** SUPPLIED INFORMATION follows **
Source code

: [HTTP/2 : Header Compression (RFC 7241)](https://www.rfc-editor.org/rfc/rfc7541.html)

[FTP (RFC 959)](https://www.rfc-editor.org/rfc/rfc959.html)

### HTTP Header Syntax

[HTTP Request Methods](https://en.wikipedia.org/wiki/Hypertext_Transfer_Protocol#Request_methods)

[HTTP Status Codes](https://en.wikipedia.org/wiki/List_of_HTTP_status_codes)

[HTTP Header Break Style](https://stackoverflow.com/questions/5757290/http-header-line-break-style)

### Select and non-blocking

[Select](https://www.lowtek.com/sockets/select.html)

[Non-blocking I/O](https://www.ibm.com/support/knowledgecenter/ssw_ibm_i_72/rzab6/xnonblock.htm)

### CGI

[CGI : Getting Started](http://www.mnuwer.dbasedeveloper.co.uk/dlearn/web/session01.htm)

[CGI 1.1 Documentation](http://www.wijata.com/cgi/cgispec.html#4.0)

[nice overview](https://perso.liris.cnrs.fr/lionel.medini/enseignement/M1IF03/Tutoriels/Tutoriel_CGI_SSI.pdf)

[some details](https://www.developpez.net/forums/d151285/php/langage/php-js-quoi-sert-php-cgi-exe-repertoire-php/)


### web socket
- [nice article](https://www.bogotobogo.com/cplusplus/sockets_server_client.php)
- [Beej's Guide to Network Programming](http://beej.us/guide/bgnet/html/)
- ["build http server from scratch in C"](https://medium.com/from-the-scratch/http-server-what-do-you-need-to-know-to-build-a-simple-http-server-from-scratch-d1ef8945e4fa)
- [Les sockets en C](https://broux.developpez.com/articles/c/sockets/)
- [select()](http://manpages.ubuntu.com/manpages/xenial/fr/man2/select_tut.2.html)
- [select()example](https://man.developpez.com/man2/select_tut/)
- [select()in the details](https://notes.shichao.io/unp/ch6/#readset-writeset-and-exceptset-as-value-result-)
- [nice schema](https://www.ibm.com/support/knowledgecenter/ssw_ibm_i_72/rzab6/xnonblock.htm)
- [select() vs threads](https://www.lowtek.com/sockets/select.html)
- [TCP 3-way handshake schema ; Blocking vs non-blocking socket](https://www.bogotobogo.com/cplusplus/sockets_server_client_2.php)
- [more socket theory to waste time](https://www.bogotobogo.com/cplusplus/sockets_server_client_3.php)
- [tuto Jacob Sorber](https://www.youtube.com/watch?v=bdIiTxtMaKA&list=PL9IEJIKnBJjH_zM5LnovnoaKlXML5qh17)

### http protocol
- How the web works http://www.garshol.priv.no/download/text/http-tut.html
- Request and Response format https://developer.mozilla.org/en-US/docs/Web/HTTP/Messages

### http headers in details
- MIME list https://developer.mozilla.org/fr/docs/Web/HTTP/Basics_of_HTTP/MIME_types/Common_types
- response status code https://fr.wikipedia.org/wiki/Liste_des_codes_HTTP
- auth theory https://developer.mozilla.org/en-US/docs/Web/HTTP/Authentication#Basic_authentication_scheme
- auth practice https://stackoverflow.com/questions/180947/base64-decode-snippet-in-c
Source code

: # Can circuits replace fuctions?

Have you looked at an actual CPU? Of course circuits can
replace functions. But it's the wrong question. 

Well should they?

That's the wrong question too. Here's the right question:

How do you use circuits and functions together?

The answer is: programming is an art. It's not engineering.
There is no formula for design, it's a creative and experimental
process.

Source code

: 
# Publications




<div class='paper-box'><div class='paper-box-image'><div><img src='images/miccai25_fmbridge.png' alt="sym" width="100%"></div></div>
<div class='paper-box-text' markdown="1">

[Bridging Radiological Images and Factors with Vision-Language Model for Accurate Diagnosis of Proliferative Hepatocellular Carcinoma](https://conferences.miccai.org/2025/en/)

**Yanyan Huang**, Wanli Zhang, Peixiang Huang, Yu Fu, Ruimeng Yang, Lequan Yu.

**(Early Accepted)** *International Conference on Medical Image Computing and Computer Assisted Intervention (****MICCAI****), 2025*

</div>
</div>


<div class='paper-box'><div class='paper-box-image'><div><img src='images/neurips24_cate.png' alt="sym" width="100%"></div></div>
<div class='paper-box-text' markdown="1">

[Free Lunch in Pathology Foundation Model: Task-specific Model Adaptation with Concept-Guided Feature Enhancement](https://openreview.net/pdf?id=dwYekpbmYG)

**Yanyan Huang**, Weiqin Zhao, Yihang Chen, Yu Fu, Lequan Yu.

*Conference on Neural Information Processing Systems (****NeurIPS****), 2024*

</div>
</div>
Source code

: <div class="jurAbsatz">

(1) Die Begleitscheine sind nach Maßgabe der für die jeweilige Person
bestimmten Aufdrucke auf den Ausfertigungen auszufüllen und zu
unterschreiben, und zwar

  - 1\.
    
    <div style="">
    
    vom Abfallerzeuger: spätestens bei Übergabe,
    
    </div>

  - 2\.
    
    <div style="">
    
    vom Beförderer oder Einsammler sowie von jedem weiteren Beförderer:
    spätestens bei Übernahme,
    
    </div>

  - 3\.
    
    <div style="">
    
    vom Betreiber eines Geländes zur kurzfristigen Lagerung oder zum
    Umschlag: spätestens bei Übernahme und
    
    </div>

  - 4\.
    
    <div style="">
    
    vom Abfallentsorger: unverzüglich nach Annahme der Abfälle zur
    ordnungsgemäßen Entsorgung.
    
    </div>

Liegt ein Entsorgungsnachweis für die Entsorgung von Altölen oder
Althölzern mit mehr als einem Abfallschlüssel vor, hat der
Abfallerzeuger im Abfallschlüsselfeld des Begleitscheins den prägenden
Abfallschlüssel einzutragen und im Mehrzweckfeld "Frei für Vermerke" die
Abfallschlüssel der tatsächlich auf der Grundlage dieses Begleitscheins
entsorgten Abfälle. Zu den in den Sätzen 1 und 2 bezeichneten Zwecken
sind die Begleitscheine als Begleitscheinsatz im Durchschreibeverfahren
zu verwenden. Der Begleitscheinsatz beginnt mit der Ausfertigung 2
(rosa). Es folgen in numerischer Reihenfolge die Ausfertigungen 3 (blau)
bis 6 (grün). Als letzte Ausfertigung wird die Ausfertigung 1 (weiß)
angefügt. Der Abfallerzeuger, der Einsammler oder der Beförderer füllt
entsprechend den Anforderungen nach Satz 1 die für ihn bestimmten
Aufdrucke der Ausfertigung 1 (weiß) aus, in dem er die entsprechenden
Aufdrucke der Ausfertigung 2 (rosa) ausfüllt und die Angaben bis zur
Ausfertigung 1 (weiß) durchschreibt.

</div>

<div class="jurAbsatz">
** End of SUPPLIED INFORMATION **
● BRIEF: Search the listing above for "Aufdrucke" and copy every line that has it.

● TASK SOLUTION:
bestimmten Aufdrucke auf den Ausfertigungen auszufüllen und zu
Aufdrucke der Ausfertigung 1 (weiß) aus, in dem er die entsprechenden
Aufdrucke der Ausfertigung 2 (rosa) ausfüllt und die Angaben bis zur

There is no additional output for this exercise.